## Problem requirements
Transcribe each line of the records below exactly, excluding any embedded images.

Top of Material shown

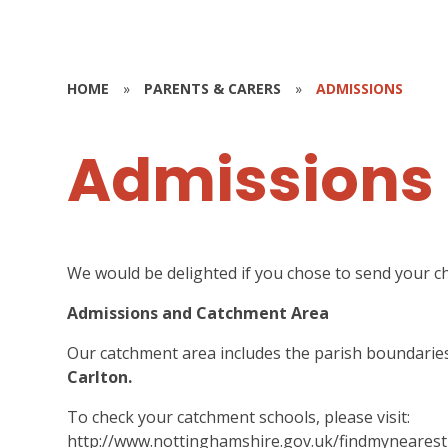
HOME
»
PARENTS & CARERS
»
ADMISSIONS
Admissions
We would be delighted if you chose to send your chi
Admissions and Catchment Area
Our catchment area includes the parish boundarie
Carlton.
To check your catchment schools, please visit:
http://www.nottinghamshire.gov.uk/findmynearest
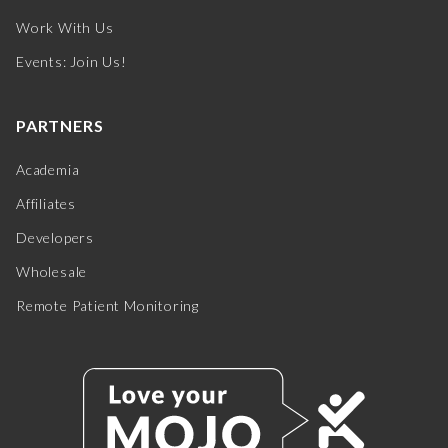
Work With Us
Events: Join Us!
PARTNERS
Academia
Affiliates
Developers
Wholesale
Remote Patient Monitoring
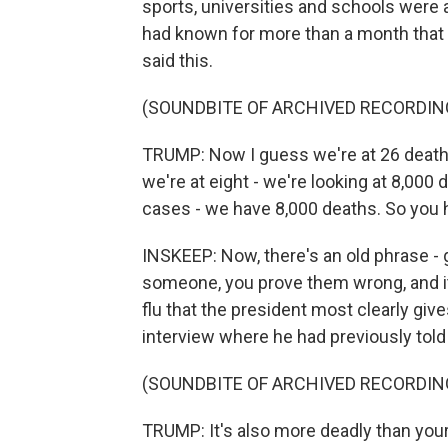
sports, universities and schools were a
had known for more than a month that t
said this.
(SOUNDBITE OF ARCHIVED RECORDIN
TRUMP: Now I guess we're at 26 deaths. A
we're at eight - we're looking at 8,00
cases - we have 8,000 deaths. So you h
INSKEEP: Now, there's an old phrase - g
someone, you prove them wrong, and it
flu that the president most clearly give
interview where he had previously told 
(SOUNDBITE OF ARCHIVED RECORDIN
TRUMP: It's also more deadly than your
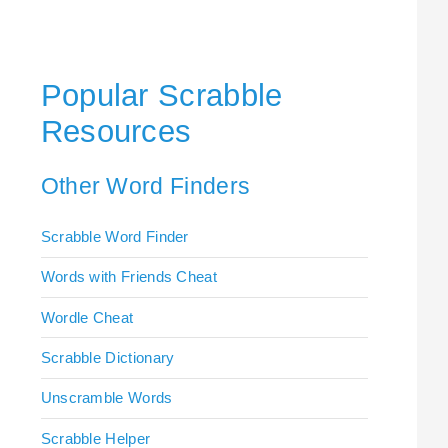
Popular Scrabble
Resources
Other Word Finders
Scrabble Word Finder
Words with Friends Cheat
Wordle Cheat
Scrabble Dictionary
Unscramble Words
Scrabble Helper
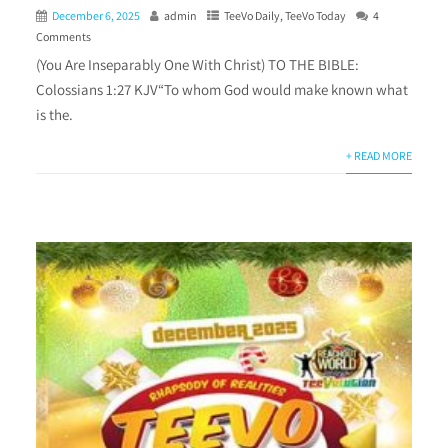
December 6, 2025
admin
TeeVo Daily
,
TeeVo Today
4
Comments
(You Are Inseparably One With Christ) TO THE BIBLE:
Colossians 1:27 KJV“To whom God would make known what
is the.
+ READ MORE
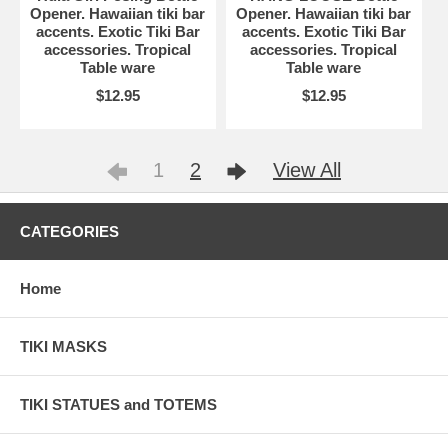
Opener. Hawaiian tiki bar
Opener. Hawaiian tiki bar
accents. Exotic Tiki Bar
accents. Exotic Tiki Bar
accessories. Tropical
accessories. Tropical
Table ware
Table ware
$12.95
$12.95
1
2
View All
CATEGORIES
Home
TIKI MASKS
TIKI STATUES and TOTEMS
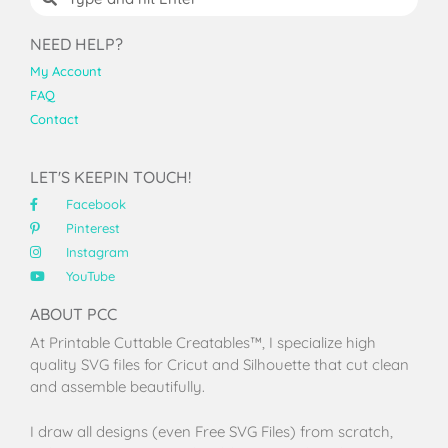
NEED HELP?
My Account
FAQ
Contact
LET'S KEEPIN TOUCH!
Facebook
Pinterest
Instagram
YouTube
ABOUT PCC
At Printable Cuttable Creatables™, I specialize high
quality SVG files for Cricut and Silhouette that cut clean
and assemble beautifully.
I draw all designs (even Free SVG Files) from scratch,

Bottom of Material shown

## Solution for this task
HOME
»
PARENTS & CARERS
»
ADMISSIONS
Admissions
We would be delighted if you chose to send your chi
Admissions and Catchment Area
Our catchment area includes the parish boundarie
Carlton.
To check your catchment schools, please visit:
http://www.nottinghamshire.gov.uk/findmynearest
Work With Us
Events: Join Us!
PARTNERS
Academia
Affiliates
Developers
Wholesale
Remote Patient Monitoring
sports, universities and schools were a
had known for more than a month that t
said this.
(SOUNDBITE OF ARCHIVED RECORDIN
TRUMP: Now I guess we're at 26 deaths. A
we're at eight - we're looking at 8,00
cases - we have 8,000 deaths. So you h
INSKEEP: Now, there's an old phrase - g
someone, you prove them wrong, and it
flu that the president most clearly give
interview where he had previously told 
(SOUNDBITE OF ARCHIVED RECORDIN
TRUMP: It's also more deadly than your
Popular Scrabble
Resources
Other Word Finders
Scrabble Word Finder
Words with Friends Cheat
Wordle Cheat
Scrabble Dictionary
Unscramble Words
Scrabble Helper
December 6, 2025
admin
TeeVo Daily
,
TeeVo Today
4
Comments
(You Are Inseparably One With Christ) TO THE BIBLE:
Colossians 1:27 KJV“To whom God would make known what
is the.
+ READ MORE
Opener. Hawaiian tiki bar
Opener. Hawaiian tiki bar
accents. Exotic Tiki Bar
accents. Exotic Tiki Bar
accessories. Tropical
accessories. Tropical
Table ware
Table ware
$12.95
$12.95
1
2
View All
CATEGORIES
Home
TIKI MASKS
TIKI STATUES and TOTEMS
NEED HELP?
My Account
FAQ
Contact
LET'S KEEPIN TOUCH!
Facebook
Pinterest
Instagram
YouTube
ABOUT PCC
At Printable Cuttable Creatables™, I specialize high
quality SVG files for Cricut and Silhouette that cut clean
and assemble beautifully.
I draw all designs (even Free SVG Files) from scratch,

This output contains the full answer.